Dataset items
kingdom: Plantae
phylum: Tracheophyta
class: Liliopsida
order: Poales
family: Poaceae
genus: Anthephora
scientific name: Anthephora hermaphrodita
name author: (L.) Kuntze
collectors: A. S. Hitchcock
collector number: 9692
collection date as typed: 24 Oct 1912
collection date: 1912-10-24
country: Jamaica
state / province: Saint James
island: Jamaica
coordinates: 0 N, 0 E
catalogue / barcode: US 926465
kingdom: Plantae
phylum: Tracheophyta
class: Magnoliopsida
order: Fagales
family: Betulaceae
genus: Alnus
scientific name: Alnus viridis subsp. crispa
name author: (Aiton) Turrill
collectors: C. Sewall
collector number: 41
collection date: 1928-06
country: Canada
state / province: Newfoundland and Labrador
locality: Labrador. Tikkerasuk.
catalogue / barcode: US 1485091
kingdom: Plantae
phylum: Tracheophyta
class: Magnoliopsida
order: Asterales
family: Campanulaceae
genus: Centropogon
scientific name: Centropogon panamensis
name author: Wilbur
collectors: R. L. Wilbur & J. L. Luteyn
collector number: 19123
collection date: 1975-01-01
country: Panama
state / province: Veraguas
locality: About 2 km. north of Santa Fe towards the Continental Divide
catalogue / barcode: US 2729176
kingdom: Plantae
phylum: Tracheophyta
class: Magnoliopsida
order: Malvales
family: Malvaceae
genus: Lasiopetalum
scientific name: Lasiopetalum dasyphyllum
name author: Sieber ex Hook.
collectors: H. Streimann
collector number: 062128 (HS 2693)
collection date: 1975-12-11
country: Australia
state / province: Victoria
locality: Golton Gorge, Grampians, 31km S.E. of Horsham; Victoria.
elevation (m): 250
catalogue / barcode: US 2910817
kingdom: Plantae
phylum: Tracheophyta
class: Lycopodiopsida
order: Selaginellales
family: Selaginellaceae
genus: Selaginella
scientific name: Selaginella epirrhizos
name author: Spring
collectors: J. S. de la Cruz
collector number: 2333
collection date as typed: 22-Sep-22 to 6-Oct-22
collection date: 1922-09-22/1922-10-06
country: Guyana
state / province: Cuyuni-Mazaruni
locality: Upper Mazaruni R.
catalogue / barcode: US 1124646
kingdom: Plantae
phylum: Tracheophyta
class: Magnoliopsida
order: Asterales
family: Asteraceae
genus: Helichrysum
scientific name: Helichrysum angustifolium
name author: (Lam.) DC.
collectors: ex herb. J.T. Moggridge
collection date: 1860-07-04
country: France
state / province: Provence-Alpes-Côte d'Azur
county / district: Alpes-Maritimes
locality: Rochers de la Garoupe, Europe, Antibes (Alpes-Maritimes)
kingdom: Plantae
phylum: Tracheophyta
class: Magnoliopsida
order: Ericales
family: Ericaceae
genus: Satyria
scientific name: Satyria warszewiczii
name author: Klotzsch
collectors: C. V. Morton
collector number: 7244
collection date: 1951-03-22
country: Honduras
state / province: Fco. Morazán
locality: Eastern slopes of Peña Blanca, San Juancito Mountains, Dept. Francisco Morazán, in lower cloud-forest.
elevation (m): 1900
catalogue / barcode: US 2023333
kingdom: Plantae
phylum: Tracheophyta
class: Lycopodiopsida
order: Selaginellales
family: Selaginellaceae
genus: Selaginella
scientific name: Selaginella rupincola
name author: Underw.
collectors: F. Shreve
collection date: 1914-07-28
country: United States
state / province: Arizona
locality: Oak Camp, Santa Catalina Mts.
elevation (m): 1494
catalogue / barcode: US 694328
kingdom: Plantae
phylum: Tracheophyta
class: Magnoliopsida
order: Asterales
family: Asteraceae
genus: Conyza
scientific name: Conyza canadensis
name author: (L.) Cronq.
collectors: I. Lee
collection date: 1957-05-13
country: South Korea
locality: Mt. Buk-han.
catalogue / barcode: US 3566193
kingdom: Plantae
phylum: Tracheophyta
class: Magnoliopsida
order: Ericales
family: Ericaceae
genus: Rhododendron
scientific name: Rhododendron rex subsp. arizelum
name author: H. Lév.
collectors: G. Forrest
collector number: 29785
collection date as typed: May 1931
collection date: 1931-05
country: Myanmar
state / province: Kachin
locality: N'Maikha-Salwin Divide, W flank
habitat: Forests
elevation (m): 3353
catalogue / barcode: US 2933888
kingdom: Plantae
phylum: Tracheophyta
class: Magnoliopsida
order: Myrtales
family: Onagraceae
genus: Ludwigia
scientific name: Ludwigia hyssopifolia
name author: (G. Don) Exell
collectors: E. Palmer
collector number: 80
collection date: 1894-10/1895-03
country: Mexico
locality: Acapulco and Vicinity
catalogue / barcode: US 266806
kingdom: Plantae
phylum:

**AIM**
Render every line of the specimen entries above as a numbered list, omitting blank lines.

**EXERCISE OUTPUT**
1. kingdom: Plantae
2. phylum: Tracheophyta
3. class: Liliopsida
4. order: Poales
5. family: Poaceae
6. genus: Anthephora
7. scientific name: Anthephora hermaphrodita
8. name author: (L.) Kuntze
9. collectors: A. S. Hitchcock
10. collector number: 9692
11. collection date as typed: 24 Oct 1912
12. collection date: 1912-10-24
13. country: Jamaica
14. state / province: Saint James
15. island: Jamaica
16. coordinates: 0 N, 0 E
17. catalogue / barcode: US 926465
18. kingdom: Plantae
19. phylum: Tracheophyta
20. class: Magnoliopsida
21. order: Fagales
22. family: Betulaceae
23. genus: Alnus
24. scientific name: Alnus viridis subsp. crispa
25. name author: (Aiton) Turrill
26. collectors: C. Sewall
27. collector number: 41
28. collection date: 1928-06
29. country: Canada
30. state / province: Newfoundland and Labrador
31. locality: Labrador. Tikkerasuk.
32. catalogue / barcode: US 1485091
33. kingdom: Plantae
34. phylum: Tracheophyta
35. class: Magnoliopsida
36. order: Asterales
37. family: Campanulaceae
38. genus: Centropogon
39. scientific name: Centropogon panamensis
40. name author: Wilbur
41. collectors: R. L. Wilbur & J. L. Luteyn
42. collector number: 19123
43. collection date: 1975-01-01
44. country: Panama
45. state / province: Veraguas
46. locality: About 2 km. north of Santa Fe towards the Continental Divide
47. catalogue / barcode: US 2729176
48. kingdom: Plantae
49. phylum: Tracheophyta
50. class: Magnoliopsida
51. order: Malvales
52. family: Malvaceae
53. genus: Lasiopetalum
54. scientific name: Lasiopetalum dasyphyllum
55. name author: Sieber ex Hook.
56. collectors: H. Streimann
57. collector number: 062128 (HS 2693)
58. collection date: 1975-12-11
59. country: Australia
60. state / province: Victoria
61. locality: Golton Gorge, Grampians, 31km S.E. of Horsham; Victoria.
62. elevation (m): 250
63. catalogue / barcode: US 2910817
64. kingdom: Plantae
65. phylum: Tracheophyta
66. class: Lycopodiopsida
67. order: Selaginellales
68. family: Selaginellaceae
69. genus: Selaginella
70. scientific name: Selaginella epirrhizos
71. name author: Spring
72. collectors: J. S. de la Cruz
73. collector number: 2333
74. collection date as typed: 22-Sep-22 to 6-Oct-22
75. collection date: 1922-09-22/1922-10-06
76. country: Guyana
77. state / province: Cuyuni-Mazaruni
78. locality: Upper Mazaruni R.
79. catalogue / barcode: US 1124646
80. kingdom: Plantae
81. phylum: Tracheophyta
82. class: Magnoliopsida
83. order: Asterales
84. family: Asteraceae
85. genus: Helichrysum
86. scientific name: Helichrysum angustifolium
87. name author: (Lam.) DC.
88. collectors: ex herb. J.T. Moggridge
89. collection date: 1860-07-04
90. country: France
91. state / province: Provence-Alpes-Côte d'Azur
92. county / district: Alpes-Maritimes
93. locality: Rochers de la Garoupe, Europe, Antibes (Alpes-Maritimes)
94. kingdom: Plantae
95. phylum: Tracheophyta
96. class: Magnoliopsida
97. order: Ericales
98. family: Ericaceae
99. genus: Satyria
100. scientific name: Satyria warszewiczii
101. name author: Klotzsch
102. collectors: C. V. Morton
103. collector number: 7244
104. collection date: 1951-03-22
105. country: Honduras
106. state / province: Fco. Morazán
107. locality: Eastern slopes of Peña Blanca, San Juancito Mountains, Dept. Francisco Morazán, in lower cloud-forest.
108. elevation (m): 1900
109. catalogue / barcode: US 2023333
110. kingdom: Plantae
111. phylum: Tracheophyta
112. class: Lycopodiopsida
113. order: Selaginellales
114. family: Selaginellaceae
115. genus: Selaginella
116. scientific name: Selaginella rupincola
117. name author: Underw.
118. collectors: F. Shreve
119. collection date: 1914-07-28
120. country: United States
121. state / province: Arizona
122. locality: Oak Camp, Santa Catalina Mts.
123. elevation (m): 1494
124. catalogue / barcode: US 694328
125. kingdom: Plantae
126. phylum: Tracheophyta
127. class: Magnoliopsida
128. order: Asterales
129. family: Asteraceae
130. genus: Conyza
131. scientific name: Conyza canadensis
132. name author: (L.) Cronq.
133. collectors: I. Lee
134. collection date: 1957-05-13
135. country: South Korea
136. locality: Mt. Buk-han.
137. catalogue / barcode: US 3566193
138. kingdom: Plantae
139. phylum: Tracheophyta
140. class: Magnoliopsida
141. order: Ericales
142. family: Ericaceae
143. genus: Rhododendron
144. scientific name: Rhododendron rex subsp. arizelum
145. name author: H. Lév.
146. collectors: G. Forrest
147. collector number: 29785
148. collection date as typed: May 1931
149. collection date: 1931-05
150. country: Myanmar
151. state / province: Kachin
152. locality: N'Maikha-Salwin Divide, W flank
153. habitat: Forests
154. elevation (m): 3353
155. catalogue / barcode: US 2933888
156. kingdom: Plantae
157. phylum: Tracheophyta
158. class: Magnoliopsida
159. order: Myrtales
160. family: Onagraceae
161. genus: Ludwigia
162. scientific name: Ludwigia hyssopifolia
163. name author: (G. Don) Exell
164. collectors: E. Palmer
165. collector number: 80
166. collection date: 1894-10/1895-03
167. country: Mexico
168. locality: Acapulco and Vicinity
169. catalogue / barcode: US 266806
170. kingdom: Plantae
171. phylum:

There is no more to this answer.